Revitalisasi
Peran Bulog
Toto Subandriyo ; Pengamat Ekonomi;
Lulusan IPB dan Magister Manajemen Universitas
Jenderal Soedirman
|
KOMPAS, 11 Juni 2015
Presiden Joko Widodo
dalam waktu dekat bermaksud merevitalisasi peran dan fungsi Badan Urusan
Logistik. Sesuai amanat Undang-Undang Nomor 18 Tahun 2012 tentang
Pangan, guna mewujudkan kedaulatan,
kemandirian, dan ketahanan pangan nasional, perlu dibentuk lembaga pemerintah
yang menangani bidang pangan yang bertanggung jawab langsung kepada presiden.
Lembaga tersebut dapat
mengusulkan kepada presiden untuk memberikan penugasan khusus kepada badan
usaha milik negara (BUMN) di bidang pangan. BUMN di bidang pangan bertugas
melaksanakan produksi, pengadaan, penyimpanan, dan/ atau distribusi pangan
pokok dan pangan lain yang ditetapkan pemerintah.
Batas waktu
pelaksanaan amanat itu paling lambat tiga tahun setelah peraturan tersebut
diundangkan atau November 2015. BUMN di bidang pangan yang paling realistis
untuk mengemban tugas tersebut adalah Bulog. Lembaga ini punya pengalaman
panjang mengelola pangan bangsa.
Bukan hanya itu, dalam
hal kepemilikan dan kesiapan sarana infrastruktur penyimpanan maupun
distribusi pangan tak ada satu pun lembaga pangan di negeri ini yang dapat
menandingi Bulog. Tidak kurang dari 1.755 gudang berkapasitas besar dimiliki
Bulog dan tersebar di seluruh pelosok Tanah Air.
Tidak mengherankan
karena semangat awal dibentuknya Bulog adalah untuk stabilisasi harga pangan.
Sebagai stabilisator harga pangan, di pundaknya dibebankan dua misi heroik.
Pertama, melindungi konsumen, utamanya warga miskin dan kaum marjinal
perkotaan dari melambungnya harga pangan.
Kedua, melindungi
petani dari keterpurukan harga jual komoditas pangan hasil panen, utamanya
saat panen raya.

SOAL LATIHAN 1: Salin lagi baris-baris daftar, mulai dari baris yang memuat "pose: elev=19.3 azim=247.7" sampai baris yang memuat "Dot at: (283, 265)", lalu ganti "pose" dengan "posisi" tanpa mengubah bagian lain. Gambar tidak perlu dimasukkan ke dalam jawaban.

DATA YANG TERSEDIA:
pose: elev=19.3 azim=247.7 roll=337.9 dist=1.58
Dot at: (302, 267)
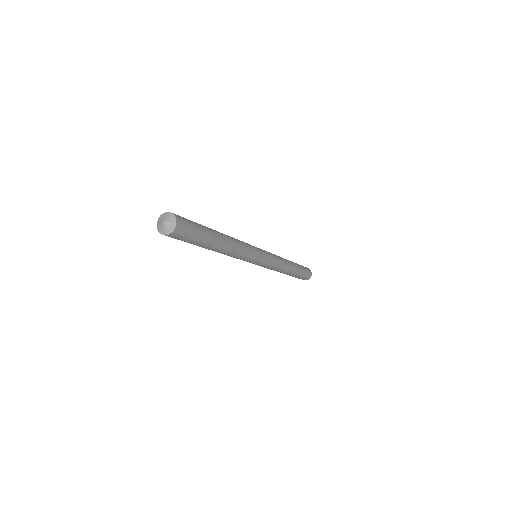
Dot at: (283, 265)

---

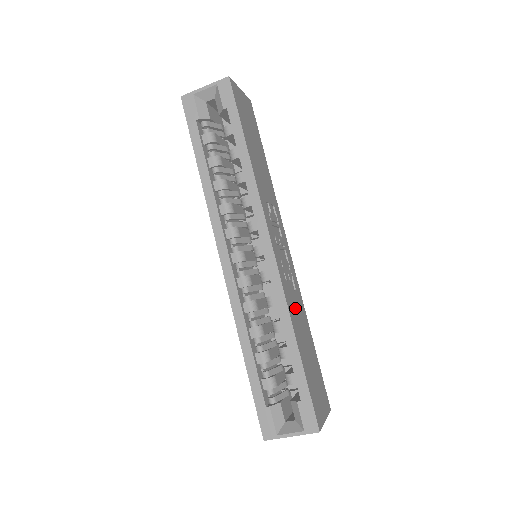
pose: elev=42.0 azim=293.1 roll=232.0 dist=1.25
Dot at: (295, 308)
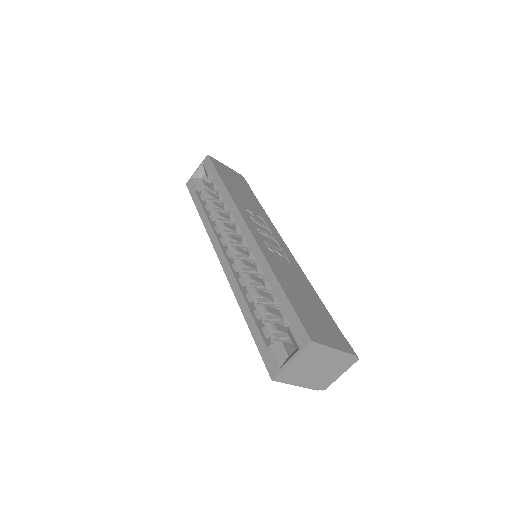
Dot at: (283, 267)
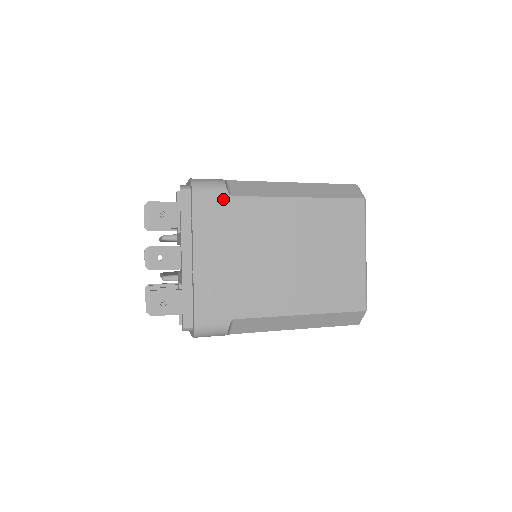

SOAL LATIHAN 2: Lanjutkan tulisan tentang revitalisasi peran Bulog mulai setelah kalimat terakhirnya.

JAWABAN LATIHAN 1:
posisi: elev=19.3 azim=247.7 roll=337.9 dist=1.58
Dot at: (302, 267)
Dot at: (283, 265)

JAWABAN LATIHAN 2:
Diamputasi
Dalam perjalanan
waktu, pada 1998 atas desakan Dana Moneter Internasional (IMF) peran dan
fungsi Bulog diamputasi pemerintah. Sejak itulah Bulog tidak leluasa lagi menjalankan fungsi
sebagai stabilisator harga pangan. Misi heroik Bulog semakin pudar ketika
lembaga ini hanya diberi tugas mengurusi masalah beras. Pembatasan tugas
tersebut seiring dengan perubahan status Bulog menjadi perusahaan umum
(perum), seperti diatur dalam Peraturan Pemerintah No 7/2003.
Berubah menjadi perum,
sama artinya Bulog disuruh memerankan diri layaknya mesin ekonomi liberal.
Jika suatu aktivitas menjanjikan keuntungan secara ekonomi, maka mesin ini
akan bergerak. Sebaliknya, jika aktivitas tersebut tidak menjanjikan
keuntungan ekonomi, Bulog akan memilih duduk manis.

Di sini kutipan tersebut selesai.